=== PROMPT ===
The records that follow are to be repeated in full, with no pictures retained.

-------- RECORDS FOR THE TASK --------

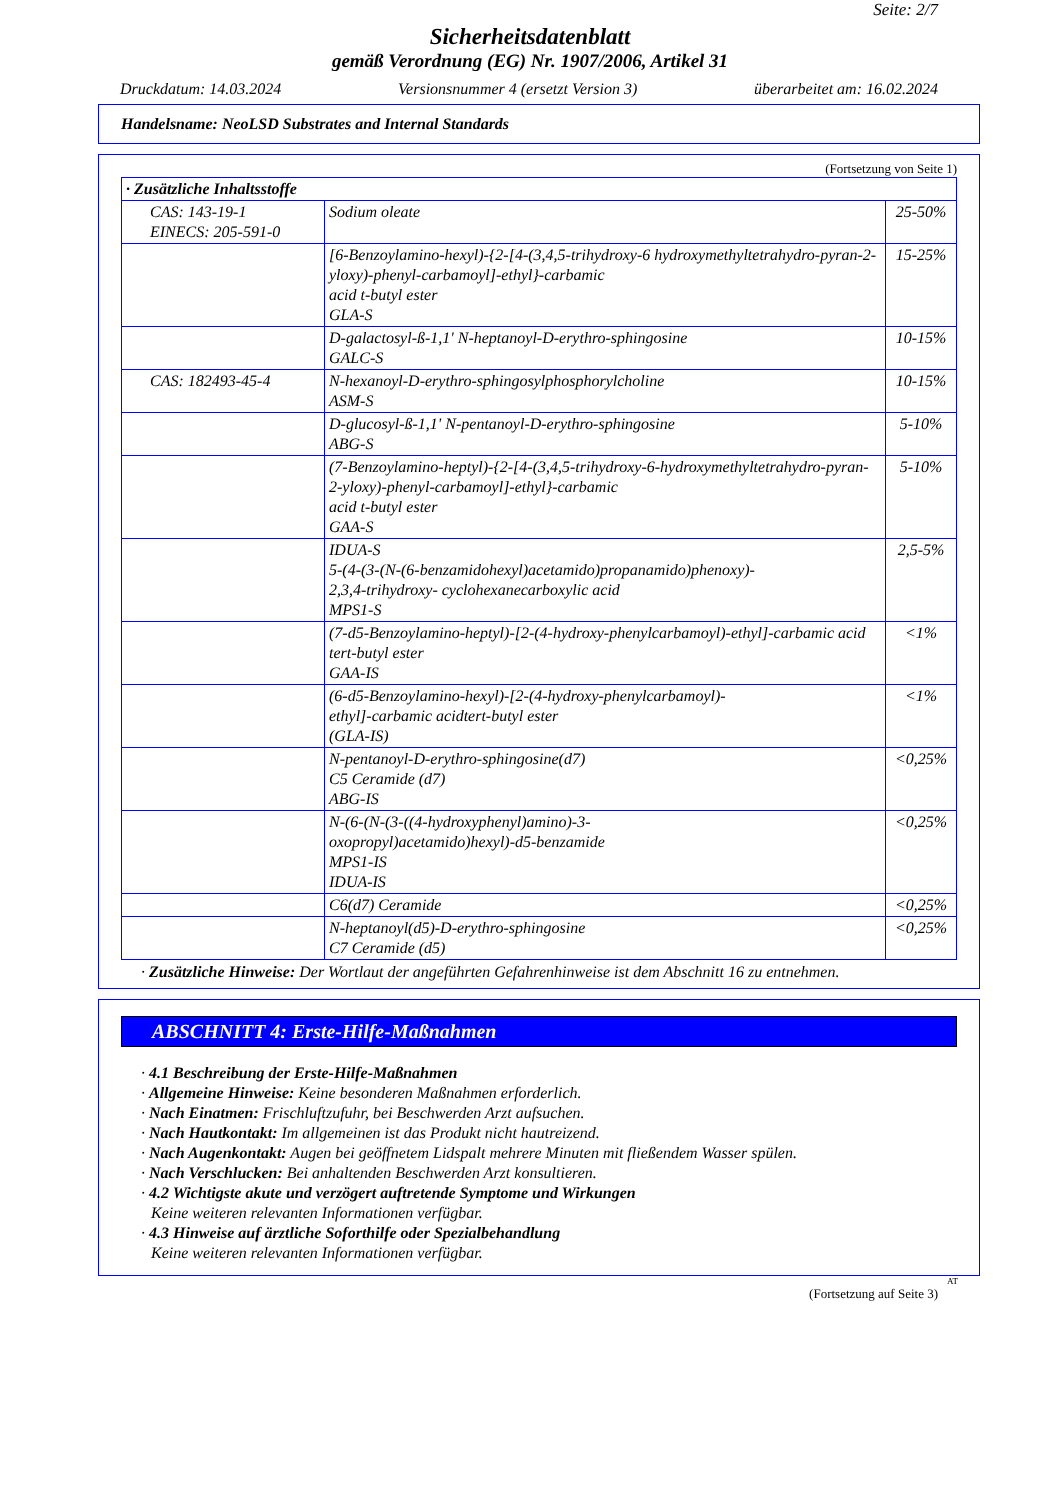Seite: 2/7
Sicherheitsdatenblatt
gemäß Verordnung (EG) Nr. 1907/2006, Artikel 31
Druckdatum: 14.03.2024 Versionsnummer 4 (ersetzt Version 3) überarbeitet am: 16.02.2024
Handelsname: NeoLSD Substrates and Internal Standards
(Fortsetzung von Seite 1)
| · Zusätzliche Inhaltsstoffe | | |
| --- | --- | --- |
| CAS: 143-19-1 EINECS: 205-591-0 | Sodium oleate | 25-50% |
| | [6-Benzoylamino-hexyl)-{2-[4-(3,4,5-trihydroxy-6 hydroxymethyltetrahydro-pyran-2-yloxy)-phenyl-carbamoyl]-ethyl}-carbamic acid t-butyl ester GLA-S | 15-25% |
| | D-galactosyl-ß-1,1' N-heptanoyl-D-erythro-sphingosine GALC-S | 10-15% |
| CAS: 182493-45-4 | N-hexanoyl-D-erythro-sphingosylphosphorylcholine ASM-S | 10-15% |
| | D-glucosyl-ß-1,1' N-pentanoyl-D-erythro-sphingosine ABG-S | 5-10% |
| | (7-Benzoylamino-heptyl)-{2-[4-(3,4,5-trihydroxy-6-hydroxymethyltetrahydro-pyran-2-yloxy)-phenyl-carbamoyl]-ethyl}-carbamic acid t-butyl ester GAA-S | 5-10% |
| | IDUA-S 5-(4-(3-(N-(6-benzamidohexyl)acetamido)propanamido)phenoxy)- 2,3,4-trihydroxy- cyclohexanecarboxylic acid MPS1-S | 2,5-5% |
| | (7-d5-Benzoylamino-heptyl)-[2-(4-hydroxy-phenylcarbamoyl)-ethyl]-carbamic acid tert-butyl ester GAA-IS | <1% |
| | (6-d5-Benzoylamino-hexyl)-[2-(4-hydroxy-phenylcarbamoyl)- ethyl]-carbamic acidtert-butyl ester (GLA-IS) | <1% |
| | N-pentanoyl-D-erythro-sphingosine(d7) C5 Ceramide (d7) ABG-IS | <0,25% |
| | N-(6-(N-(3-((4-hydroxyphenyl)amino)-3- oxopropyl)acetamido)hexyl)-d5-benzamide MPS1-IS IDUA-IS | <0,25% |
| | C6(d7) Ceramide | <0,25% |
| | N-heptanoyl(d5)-D-erythro-sphingosine C7 Ceramide (d5) | <0,25% |
· Zusätzliche Hinweise: Der Wortlaut der angeführten Gefahrenhinweise ist dem Abschnitt 16 zu entnehmen.
ABSCHNITT 4: Erste-Hilfe-Maßnahmen
· 4.1 Beschreibung der Erste-Hilfe-Maßnahmen
· Allgemeine Hinweise: Keine besonderen Maßnahmen erforderlich.
· Nach Einatmen: Frischluftzufuhr, bei Beschwerden Arzt aufsuchen.
· Nach Hautkontakt: Im allgemeinen ist das Produkt nicht hautreizend.
· Nach Augenkontakt: Augen bei geöffnetem Lidspalt mehrere Minuten mit fließendem Wasser spülen.
· Nach Verschlucken: Bei anhaltenden Beschwerden Arzt konsultieren.
· 4.2 Wichtigste akute und verzögert auftretende Symptome und Wirkungen
Keine weiteren relevanten Informationen verfügbar.
· 4.3 Hinweise auf ärztliche Soforthilfe oder Spezialbehandlung
Keine weiteren relevanten Informationen verfügbar.
AT
(Fortsetzung auf Seite 3)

--------

=== OUTPUT OF THE EXERCISE ===
Seite: 2/7
Sicherheitsdatenblatt
gemäß Verordnung (EG) Nr. 1907/2006, Artikel 31
Druckdatum: 14.03.2024 Versionsnummer 4 (ersetzt Version 3) überarbeitet am: 16.02.2024
Handelsname: NeoLSD Substrates and Internal Standards
(Fortsetzung von Seite 1)
| · Zusätzliche Inhaltsstoffe | | |
| --- | --- | --- |
| CAS: 143-19-1 EINECS: 205-591-0 | Sodium oleate | 25-50% |
| | [6-Benzoylamino-hexyl)-{2-[4-(3,4,5-trihydroxy-6 hydroxymethyltetrahydro-pyran-2-yloxy)-phenyl-carbamoyl]-ethyl}-carbamic acid t-butyl ester GLA-S | 15-25% |
| | D-galactosyl-ß-1,1' N-heptanoyl-D-erythro-sphingosine GALC-S | 10-15% |
| CAS: 182493-45-4 | N-hexanoyl-D-erythro-sphingosylphosphorylcholine ASM-S | 10-15% |
| | D-glucosyl-ß-1,1' N-pentanoyl-D-erythro-sphingosine ABG-S | 5-10% |
| | (7-Benzoylamino-heptyl)-{2-[4-(3,4,5-trihydroxy-6-hydroxymethyltetrahydro-pyran-2-yloxy)-phenyl-carbamoyl]-ethyl}-carbamic acid t-butyl ester GAA-S | 5-10% |
| | IDUA-S 5-(4-(3-(N-(6-benzamidohexyl)acetamido)propanamido)phenoxy)- 2,3,4-trihydroxy- cyclohexanecarboxylic acid MPS1-S | 2,5-5% |
| | (7-d5-Benzoylamino-heptyl)-[2-(4-hydroxy-phenylcarbamoyl)-ethyl]-carbamic acid tert-butyl ester GAA-IS | <1% |
| | (6-d5-Benzoylamino-hexyl)-[2-(4-hydroxy-phenylcarbamoyl)- ethyl]-carbamic acidtert-butyl ester (GLA-IS) | <1% |
| | N-pentanoyl-D-erythro-sphingosine(d7) C5 Ceramide (d7) ABG-IS | <0,25% |
| | N-(6-(N-(3-((4-hydroxyphenyl)amino)-3- oxopropyl)acetamido)hexyl)-d5-benzamide MPS1-IS IDUA-IS | <0,25% |
| | C6(d7) Ceramide | <0,25% |
| | N-heptanoyl(d5)-D-erythro-sphingosine C7 Ceramide (d5) | <0,25% |
· Zusätzliche Hinweise: Der Wortlaut der angeführten Gefahrenhinweise ist dem Abschnitt 16 zu entnehmen.
ABSCHNITT 4: Erste-Hilfe-Maßnahmen
· 4.1 Beschreibung der Erste-Hilfe-Maßnahmen
· Allgemeine Hinweise: Keine besonderen Maßnahmen erforderlich.
· Nach Einatmen: Frischluftzufuhr, bei Beschwerden Arzt aufsuchen.
· Nach Hautkontakt: Im allgemeinen ist das Produkt nicht hautreizend.
· Nach Augenkontakt: Augen bei geöffnetem Lidspalt mehrere Minuten mit fließendem Wasser spülen.
· Nach Verschlucken: Bei anhaltenden Beschwerden Arzt konsultieren.
· 4.2 Wichtigste akute und verzögert auftretende Symptome und Wirkungen
Keine weiteren relevanten Informationen verfügbar.
· 4.3 Hinweise auf ärztliche Soforthilfe oder Spezialbehandlung
Keine weiteren relevanten Informationen verfügbar.
AT
(Fortsetzung auf Seite 3)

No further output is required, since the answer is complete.